One of the things that our wonderful occupational therapist, Amy, did was to brush Logan. Using a Wilbarger Therapy Brush, she brushed him on the arms,legs and feet. The key is to never break contact with him while brushing. My hand is to never leave his body. You brush kinda hard too. You want to have the brush available anytime he needs that sort of pressure. For that reason, we have one in the glove box, one in my purse, one in the Disney bag, you get the idea. Like his Epi- Pen, we don’t leave home without it.
Joint compressions generally follow the brushing. The purpose of a joint compression is to press on each joint 3xs in a row. So to do the elbow, you grab the shoulder and the elbow and press together.

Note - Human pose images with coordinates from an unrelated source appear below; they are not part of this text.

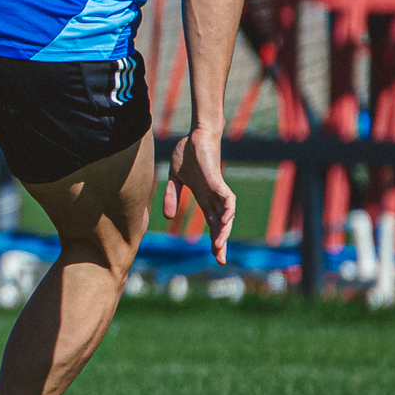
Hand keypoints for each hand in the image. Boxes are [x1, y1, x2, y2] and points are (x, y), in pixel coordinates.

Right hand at [164, 127, 236, 263]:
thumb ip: (172, 196)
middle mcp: (213, 197)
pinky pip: (227, 199)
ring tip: (219, 245)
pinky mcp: (218, 181)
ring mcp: (217, 190)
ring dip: (224, 231)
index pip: (213, 223)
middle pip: (221, 224)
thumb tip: (167, 217)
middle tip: (220, 259)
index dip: (215, 239)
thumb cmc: (189, 153)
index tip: (216, 256)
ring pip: (226, 215)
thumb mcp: (175, 178)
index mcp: (204, 198)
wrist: (196, 134)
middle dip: (221, 242)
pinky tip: (225, 220)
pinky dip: (228, 210)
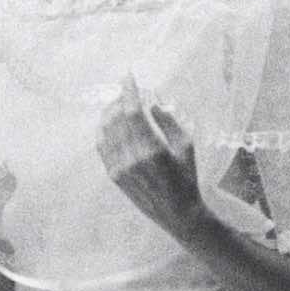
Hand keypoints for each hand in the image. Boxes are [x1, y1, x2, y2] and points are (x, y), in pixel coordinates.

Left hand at [97, 79, 205, 235]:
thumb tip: (153, 102)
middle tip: (125, 89)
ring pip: (106, 130)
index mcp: (153, 149)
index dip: (129, 90)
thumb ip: (169, 122)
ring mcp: (120, 168)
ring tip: (118, 104)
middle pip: (116, 118)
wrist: (177, 214)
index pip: (133, 111)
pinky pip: (101, 146)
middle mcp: (132, 158)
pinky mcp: (114, 175)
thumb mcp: (187, 147)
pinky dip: (103, 130)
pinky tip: (109, 123)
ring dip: (109, 112)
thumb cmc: (187, 179)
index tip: (129, 76)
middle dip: (119, 98)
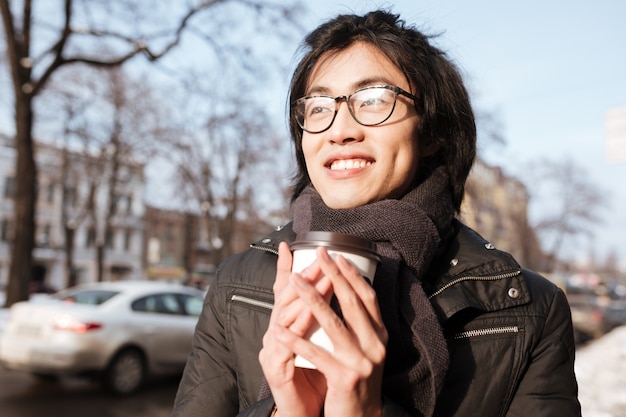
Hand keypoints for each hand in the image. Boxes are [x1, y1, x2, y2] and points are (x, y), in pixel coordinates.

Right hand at [259, 242, 328, 416]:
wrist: (303, 412)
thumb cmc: (314, 376)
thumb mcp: (318, 342)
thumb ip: (320, 318)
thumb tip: (333, 291)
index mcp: (284, 327)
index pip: (283, 293)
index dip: (286, 269)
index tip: (290, 246)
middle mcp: (274, 334)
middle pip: (286, 299)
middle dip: (305, 276)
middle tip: (320, 257)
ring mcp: (272, 350)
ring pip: (285, 316)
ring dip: (305, 294)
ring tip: (321, 277)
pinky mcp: (275, 368)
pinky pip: (287, 343)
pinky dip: (298, 326)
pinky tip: (309, 313)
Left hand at [277, 247, 387, 416]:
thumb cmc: (355, 379)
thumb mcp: (364, 349)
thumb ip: (359, 324)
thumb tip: (347, 289)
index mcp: (379, 335)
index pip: (367, 297)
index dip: (352, 275)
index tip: (337, 255)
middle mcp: (375, 345)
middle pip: (351, 303)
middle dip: (332, 275)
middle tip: (318, 254)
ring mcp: (361, 361)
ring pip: (333, 323)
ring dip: (311, 298)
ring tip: (294, 280)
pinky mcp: (345, 378)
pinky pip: (316, 353)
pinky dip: (295, 340)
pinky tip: (278, 329)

Same for all the other joints (ie hips, knees, etc.) For best results, joint compressions ALWAYS follow brushing. The goal is to get his body into sync BEFORE we ask anything of him. If all you can do is brushing then something is better than nothing. In a perfect world, you want to do both if at all possible. Another idea is to have them do jumping jacks or sit ups if you are unable to do the compressions. This enables them to get the necessary input of the compressions without necessarily doing them.
Like me, you are probably saying “yeah right. whatever”. This is a bunch of hogwash. Trust me, it really makes a difference. Nothing short of incredible for Logan. After this, he will write sentences, do puzzles, work on the floor scooter (to build up trunk strength because you can’t write effectively if you have no trunk strength). He is focused and relaxed. Who knew that such a little thing would make such a big difference?
This can be used as part of your at home occupational therapy program. I do it at the beginning of the day before we begin making requests of him. I do it before we go to a social outing, such as an event or church. Pretty much anytime his sensory system is going to be taxed. If we are not in a position to do either , I let him wear his weighted vest or do some other heavy load work to get that proprioceptive input. We can also achieve this by letting him wear the snack backpack while at WDW . It’s the same input he craves when he uses his electric toothbrush as opposed to a non electric one. For us, it is an integral part of his sensory diet which is crucial to his daily success.